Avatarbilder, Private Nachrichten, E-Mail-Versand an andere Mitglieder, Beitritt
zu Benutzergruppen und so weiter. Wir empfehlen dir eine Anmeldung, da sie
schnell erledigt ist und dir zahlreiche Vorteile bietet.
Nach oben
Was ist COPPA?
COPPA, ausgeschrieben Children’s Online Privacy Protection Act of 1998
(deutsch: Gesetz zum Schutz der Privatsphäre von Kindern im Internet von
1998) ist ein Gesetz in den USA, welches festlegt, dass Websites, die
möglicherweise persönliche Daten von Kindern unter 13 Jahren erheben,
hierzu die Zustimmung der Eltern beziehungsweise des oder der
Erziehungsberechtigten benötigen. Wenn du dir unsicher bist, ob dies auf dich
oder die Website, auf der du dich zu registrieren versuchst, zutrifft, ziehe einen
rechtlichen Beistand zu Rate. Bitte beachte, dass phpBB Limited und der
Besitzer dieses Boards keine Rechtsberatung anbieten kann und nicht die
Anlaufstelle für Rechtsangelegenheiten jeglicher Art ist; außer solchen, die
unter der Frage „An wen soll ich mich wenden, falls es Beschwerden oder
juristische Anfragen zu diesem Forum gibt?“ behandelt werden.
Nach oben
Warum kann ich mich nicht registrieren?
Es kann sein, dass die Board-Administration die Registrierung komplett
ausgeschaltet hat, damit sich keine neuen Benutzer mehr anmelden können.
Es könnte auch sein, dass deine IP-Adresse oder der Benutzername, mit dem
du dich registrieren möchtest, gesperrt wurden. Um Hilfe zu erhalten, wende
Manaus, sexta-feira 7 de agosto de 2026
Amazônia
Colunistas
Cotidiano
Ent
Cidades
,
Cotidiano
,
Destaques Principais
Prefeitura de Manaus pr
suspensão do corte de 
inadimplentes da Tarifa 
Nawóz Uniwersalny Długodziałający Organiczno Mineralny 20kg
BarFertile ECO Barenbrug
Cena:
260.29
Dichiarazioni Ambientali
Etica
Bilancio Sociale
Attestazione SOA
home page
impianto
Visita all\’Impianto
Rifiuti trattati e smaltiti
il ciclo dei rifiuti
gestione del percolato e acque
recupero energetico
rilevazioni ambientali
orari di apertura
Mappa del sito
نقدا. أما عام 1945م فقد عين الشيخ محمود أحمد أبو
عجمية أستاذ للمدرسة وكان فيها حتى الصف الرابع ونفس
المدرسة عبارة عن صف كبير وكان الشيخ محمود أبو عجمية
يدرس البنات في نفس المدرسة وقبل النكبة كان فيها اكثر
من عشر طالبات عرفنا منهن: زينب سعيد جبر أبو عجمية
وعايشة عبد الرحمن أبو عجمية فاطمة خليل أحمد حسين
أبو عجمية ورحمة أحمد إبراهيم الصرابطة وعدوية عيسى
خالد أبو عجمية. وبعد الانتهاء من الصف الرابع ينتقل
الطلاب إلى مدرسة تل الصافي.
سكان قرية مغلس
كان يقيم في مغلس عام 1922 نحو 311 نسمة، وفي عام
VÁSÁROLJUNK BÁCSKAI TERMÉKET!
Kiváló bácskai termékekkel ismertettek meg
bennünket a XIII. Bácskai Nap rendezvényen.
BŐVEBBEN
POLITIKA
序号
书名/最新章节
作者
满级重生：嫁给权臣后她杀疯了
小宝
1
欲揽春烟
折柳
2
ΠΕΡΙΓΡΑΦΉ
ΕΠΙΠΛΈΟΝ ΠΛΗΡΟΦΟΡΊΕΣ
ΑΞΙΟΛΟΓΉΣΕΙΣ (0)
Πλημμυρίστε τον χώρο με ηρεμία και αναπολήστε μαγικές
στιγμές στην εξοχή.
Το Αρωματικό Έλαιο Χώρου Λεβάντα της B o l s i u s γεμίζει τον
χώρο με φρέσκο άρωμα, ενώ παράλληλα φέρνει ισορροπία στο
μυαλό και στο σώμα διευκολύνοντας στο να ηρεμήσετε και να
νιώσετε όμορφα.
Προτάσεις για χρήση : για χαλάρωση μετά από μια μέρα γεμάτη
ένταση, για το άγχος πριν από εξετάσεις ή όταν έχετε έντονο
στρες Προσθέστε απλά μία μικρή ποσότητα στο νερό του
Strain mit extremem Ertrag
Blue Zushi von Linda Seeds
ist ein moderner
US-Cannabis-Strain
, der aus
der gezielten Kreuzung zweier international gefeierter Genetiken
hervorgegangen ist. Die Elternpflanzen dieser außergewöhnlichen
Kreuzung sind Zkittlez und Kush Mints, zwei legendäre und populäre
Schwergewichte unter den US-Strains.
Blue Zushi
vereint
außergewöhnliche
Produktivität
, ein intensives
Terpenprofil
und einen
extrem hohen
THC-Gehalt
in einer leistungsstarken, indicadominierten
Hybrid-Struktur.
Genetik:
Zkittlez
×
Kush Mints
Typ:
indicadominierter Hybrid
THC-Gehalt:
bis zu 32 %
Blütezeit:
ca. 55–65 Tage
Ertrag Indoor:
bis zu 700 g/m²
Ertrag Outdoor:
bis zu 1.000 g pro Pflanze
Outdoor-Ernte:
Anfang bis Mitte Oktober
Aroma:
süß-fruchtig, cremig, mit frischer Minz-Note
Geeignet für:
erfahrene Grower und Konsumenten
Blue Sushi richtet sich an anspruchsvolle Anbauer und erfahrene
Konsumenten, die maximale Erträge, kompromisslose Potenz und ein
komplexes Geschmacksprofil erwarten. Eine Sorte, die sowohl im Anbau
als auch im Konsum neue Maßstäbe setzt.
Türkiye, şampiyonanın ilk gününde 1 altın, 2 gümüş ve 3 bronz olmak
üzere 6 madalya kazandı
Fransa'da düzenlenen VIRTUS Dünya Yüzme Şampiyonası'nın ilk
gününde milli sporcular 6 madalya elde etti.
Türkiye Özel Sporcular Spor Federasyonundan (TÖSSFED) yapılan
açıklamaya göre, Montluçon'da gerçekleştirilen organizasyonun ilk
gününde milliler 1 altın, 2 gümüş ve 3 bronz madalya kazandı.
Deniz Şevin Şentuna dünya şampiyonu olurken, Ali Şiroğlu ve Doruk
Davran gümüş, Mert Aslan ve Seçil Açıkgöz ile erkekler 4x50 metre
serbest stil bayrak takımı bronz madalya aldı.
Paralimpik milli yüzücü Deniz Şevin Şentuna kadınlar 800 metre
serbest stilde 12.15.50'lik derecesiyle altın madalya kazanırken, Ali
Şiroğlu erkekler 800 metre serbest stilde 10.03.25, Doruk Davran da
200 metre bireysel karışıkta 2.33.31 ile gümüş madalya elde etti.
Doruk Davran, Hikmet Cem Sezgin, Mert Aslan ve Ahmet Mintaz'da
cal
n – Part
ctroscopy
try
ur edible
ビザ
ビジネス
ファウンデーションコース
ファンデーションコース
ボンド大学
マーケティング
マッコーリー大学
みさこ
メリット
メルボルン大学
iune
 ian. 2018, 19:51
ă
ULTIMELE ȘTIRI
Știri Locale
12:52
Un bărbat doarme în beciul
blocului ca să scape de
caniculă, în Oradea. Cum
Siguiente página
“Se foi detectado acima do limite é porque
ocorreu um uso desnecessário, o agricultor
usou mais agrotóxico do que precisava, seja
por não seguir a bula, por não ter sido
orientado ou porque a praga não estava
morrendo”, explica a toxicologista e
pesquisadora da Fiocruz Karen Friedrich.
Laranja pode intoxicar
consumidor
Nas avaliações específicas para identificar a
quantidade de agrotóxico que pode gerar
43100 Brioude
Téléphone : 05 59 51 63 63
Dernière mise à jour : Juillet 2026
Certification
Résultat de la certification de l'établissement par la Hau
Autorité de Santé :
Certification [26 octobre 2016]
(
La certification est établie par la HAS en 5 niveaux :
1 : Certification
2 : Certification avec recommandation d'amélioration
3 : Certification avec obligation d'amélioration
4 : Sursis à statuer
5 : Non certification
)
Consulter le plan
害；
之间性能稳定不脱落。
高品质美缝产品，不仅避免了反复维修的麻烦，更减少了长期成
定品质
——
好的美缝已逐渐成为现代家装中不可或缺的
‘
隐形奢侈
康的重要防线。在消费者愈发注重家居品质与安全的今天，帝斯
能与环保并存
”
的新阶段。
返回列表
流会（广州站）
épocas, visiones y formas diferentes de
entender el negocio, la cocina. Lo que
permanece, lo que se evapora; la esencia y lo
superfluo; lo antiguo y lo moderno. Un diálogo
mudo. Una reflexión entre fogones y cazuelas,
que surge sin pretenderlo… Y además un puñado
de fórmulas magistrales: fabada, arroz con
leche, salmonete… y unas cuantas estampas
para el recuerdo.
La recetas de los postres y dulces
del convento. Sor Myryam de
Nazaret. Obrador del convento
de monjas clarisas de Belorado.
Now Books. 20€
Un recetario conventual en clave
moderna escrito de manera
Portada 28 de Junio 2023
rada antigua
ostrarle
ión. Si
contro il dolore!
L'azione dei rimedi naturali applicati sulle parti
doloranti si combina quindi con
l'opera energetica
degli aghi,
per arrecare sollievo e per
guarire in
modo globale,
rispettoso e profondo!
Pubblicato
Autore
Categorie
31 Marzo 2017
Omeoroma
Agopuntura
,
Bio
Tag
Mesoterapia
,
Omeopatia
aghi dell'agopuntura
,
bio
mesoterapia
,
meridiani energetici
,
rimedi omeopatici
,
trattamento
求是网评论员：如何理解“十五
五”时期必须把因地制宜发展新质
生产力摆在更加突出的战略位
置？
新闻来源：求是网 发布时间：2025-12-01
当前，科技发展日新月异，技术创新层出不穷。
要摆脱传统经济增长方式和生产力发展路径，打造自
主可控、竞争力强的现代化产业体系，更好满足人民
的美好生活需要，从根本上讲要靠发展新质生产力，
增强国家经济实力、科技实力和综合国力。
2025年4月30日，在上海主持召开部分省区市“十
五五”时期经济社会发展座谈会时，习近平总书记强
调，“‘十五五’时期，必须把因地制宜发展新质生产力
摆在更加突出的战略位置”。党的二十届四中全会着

--------------------

Reproduce the entries from their start up to and including the line with "Erziehungsberechtigten benötigen. Wenn", replacing "Gesetz" with "Bundesgesetz" and leaving everything else unchanged.

Result —
Avatarbilder, Private Nachrichten, E-Mail-Versand an andere Mitglieder, Beitritt
zu Benutzergruppen und so weiter. Wir empfehlen dir eine Anmeldung, da sie
schnell erledigt ist und dir zahlreiche Vorteile bietet.
Nach oben
Was ist COPPA?
COPPA, ausgeschrieben Children’s Online Privacy Protection Act of 1998
(deutsch: Bundesgesetz zum Schutz der Privatsphäre von Kindern im Internet von
1998) ist ein Bundesgesetz in den USA, welches festlegt, dass Websites, die
möglicherweise persönliche Daten von Kindern unter 13 Jahren erheben,
hierzu die Zustimmung der Eltern beziehungsweise des oder der
Erziehungsberechtigten benötigen. Wenn du dir unsicher bist, ob dies auf dich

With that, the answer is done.